> [WHAT YOU HAVE TO DO]: Replace "Entry field" with "Input field" in the listing, starting at its first line and stopping after the line that contains "Log entry: -16 °C". Reproduce only those lines, with everything else unchanged.

> [EXTRACTED RECORDS]:
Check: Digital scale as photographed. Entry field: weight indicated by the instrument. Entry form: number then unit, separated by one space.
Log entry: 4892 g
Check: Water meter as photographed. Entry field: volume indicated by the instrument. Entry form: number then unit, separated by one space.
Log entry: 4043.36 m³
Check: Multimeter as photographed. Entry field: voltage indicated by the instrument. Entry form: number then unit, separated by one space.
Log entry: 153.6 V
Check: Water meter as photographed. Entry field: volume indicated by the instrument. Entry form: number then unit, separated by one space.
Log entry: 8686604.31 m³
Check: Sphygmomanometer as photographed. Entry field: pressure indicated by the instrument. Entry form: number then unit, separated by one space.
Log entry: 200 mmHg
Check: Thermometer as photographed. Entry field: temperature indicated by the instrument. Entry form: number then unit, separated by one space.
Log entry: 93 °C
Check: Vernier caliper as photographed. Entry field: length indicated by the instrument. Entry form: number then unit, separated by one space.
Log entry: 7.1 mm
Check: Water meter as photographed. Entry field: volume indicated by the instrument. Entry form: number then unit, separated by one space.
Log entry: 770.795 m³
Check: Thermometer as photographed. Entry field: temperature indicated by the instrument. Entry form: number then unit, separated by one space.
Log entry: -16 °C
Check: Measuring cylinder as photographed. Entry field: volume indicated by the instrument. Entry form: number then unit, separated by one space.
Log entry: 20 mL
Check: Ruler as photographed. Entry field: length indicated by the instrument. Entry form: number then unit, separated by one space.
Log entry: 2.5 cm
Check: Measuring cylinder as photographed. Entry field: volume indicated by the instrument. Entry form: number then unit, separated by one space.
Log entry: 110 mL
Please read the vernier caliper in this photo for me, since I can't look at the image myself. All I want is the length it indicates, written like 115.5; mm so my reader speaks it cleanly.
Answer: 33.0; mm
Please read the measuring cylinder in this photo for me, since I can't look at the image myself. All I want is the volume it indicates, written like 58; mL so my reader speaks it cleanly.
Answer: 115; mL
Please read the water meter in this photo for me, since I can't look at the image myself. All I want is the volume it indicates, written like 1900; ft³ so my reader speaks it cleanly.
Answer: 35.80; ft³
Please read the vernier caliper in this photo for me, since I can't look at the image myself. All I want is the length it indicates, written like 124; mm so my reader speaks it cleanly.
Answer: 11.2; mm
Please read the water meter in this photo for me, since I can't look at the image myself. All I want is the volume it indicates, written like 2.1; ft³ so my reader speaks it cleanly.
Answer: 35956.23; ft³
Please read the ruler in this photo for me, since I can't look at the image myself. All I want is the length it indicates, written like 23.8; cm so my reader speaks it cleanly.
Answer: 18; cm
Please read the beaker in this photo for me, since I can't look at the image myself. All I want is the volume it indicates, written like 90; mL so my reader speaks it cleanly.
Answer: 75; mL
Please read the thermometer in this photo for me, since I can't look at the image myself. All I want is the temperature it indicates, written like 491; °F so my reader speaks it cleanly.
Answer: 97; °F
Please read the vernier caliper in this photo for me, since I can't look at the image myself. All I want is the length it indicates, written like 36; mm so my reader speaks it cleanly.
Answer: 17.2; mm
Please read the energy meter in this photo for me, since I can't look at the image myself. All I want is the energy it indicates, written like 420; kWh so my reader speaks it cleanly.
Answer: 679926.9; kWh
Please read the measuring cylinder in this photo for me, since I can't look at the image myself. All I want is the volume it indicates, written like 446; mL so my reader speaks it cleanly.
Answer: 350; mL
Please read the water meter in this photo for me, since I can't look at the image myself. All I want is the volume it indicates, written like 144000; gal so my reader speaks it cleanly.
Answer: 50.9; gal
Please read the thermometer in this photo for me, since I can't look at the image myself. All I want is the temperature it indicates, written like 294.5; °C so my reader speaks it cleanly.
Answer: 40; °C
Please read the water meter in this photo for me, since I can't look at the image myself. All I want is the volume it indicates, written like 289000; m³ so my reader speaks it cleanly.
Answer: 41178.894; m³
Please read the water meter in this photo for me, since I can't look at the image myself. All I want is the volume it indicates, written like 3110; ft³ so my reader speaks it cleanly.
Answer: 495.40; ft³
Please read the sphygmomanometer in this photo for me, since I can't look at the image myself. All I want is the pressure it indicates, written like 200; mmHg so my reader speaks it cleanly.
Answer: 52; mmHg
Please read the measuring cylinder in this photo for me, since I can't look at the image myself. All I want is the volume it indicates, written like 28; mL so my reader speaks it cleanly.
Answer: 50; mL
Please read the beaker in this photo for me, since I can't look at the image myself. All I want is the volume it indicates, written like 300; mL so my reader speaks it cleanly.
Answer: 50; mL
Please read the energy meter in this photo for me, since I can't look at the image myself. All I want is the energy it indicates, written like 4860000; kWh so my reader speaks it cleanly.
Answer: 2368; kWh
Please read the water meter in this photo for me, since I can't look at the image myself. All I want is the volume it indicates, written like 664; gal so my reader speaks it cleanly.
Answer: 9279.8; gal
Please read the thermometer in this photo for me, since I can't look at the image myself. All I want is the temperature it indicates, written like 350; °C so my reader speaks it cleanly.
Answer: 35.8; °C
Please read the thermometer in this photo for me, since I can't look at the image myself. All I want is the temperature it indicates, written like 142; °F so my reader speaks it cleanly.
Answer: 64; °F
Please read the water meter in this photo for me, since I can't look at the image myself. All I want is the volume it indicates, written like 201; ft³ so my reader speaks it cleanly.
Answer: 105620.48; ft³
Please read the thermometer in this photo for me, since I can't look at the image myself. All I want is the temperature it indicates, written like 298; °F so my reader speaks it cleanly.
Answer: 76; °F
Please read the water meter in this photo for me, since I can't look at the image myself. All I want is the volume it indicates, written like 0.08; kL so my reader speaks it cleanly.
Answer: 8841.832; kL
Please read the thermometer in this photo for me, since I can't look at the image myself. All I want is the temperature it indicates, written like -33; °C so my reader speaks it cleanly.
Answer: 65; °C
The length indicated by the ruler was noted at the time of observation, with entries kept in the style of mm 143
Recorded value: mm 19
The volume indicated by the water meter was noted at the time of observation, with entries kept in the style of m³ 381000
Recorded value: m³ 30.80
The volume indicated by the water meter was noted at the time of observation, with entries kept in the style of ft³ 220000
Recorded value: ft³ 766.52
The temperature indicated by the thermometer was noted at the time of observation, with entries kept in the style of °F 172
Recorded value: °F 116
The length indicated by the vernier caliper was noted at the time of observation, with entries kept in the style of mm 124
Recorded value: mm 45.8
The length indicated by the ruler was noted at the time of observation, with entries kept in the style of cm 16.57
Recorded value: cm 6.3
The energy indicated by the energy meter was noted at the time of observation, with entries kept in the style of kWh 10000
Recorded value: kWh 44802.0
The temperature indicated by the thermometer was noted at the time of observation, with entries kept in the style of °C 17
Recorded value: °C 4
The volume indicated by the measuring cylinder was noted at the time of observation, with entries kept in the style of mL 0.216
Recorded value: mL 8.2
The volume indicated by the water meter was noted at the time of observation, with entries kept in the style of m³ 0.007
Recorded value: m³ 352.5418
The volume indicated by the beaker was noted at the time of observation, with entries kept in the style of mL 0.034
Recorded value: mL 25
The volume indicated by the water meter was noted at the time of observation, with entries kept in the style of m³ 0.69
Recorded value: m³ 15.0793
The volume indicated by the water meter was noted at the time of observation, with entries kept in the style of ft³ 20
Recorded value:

> [RESULT FOR THIS EXERCISE]:
Check: Digital scale as photographed. Input field: weight indicated by the instrument. Entry form: number then unit, separated by one space.
Log entry: 4892 g
Check: Water meter as photographed. Input field: volume indicated by the instrument. Entry form: number then unit, separated by one space.
Log entry: 4043.36 m³
Check: Multimeter as photographed. Input field: voltage indicated by the instrument. Entry form: number then unit, separated by one space.
Log entry: 153.6 V
Check: Water meter as photographed. Input field: volume indicated by the instrument. Entry form: number then unit, separated by one space.
Log entry: 8686604.31 m³
Check: Sphygmomanometer as photographed. Input field: pressure indicated by the instrument. Entry form: number then unit, separated by one space.
Log entry: 200 mmHg
Check: Thermometer as photographed. Input field: temperature indicated by the instrument. Entry form: number then unit, separated by one space.
Log entry: 93 °C
Check: Vernier caliper as photographed. Input field: length indicated by the instrument. Entry form: number then unit, separated by one space.
Log entry: 7.1 mm
Check: Water meter as photographed. Input field: volume indicated by the instrument. Entry form: number then unit, separated by one space.
Log entry: 770.795 m³
Check: Thermometer as photographed. Input field: temperature indicated by the instrument. Entry form: number then unit, separated by one space.
Log entry: -16 °C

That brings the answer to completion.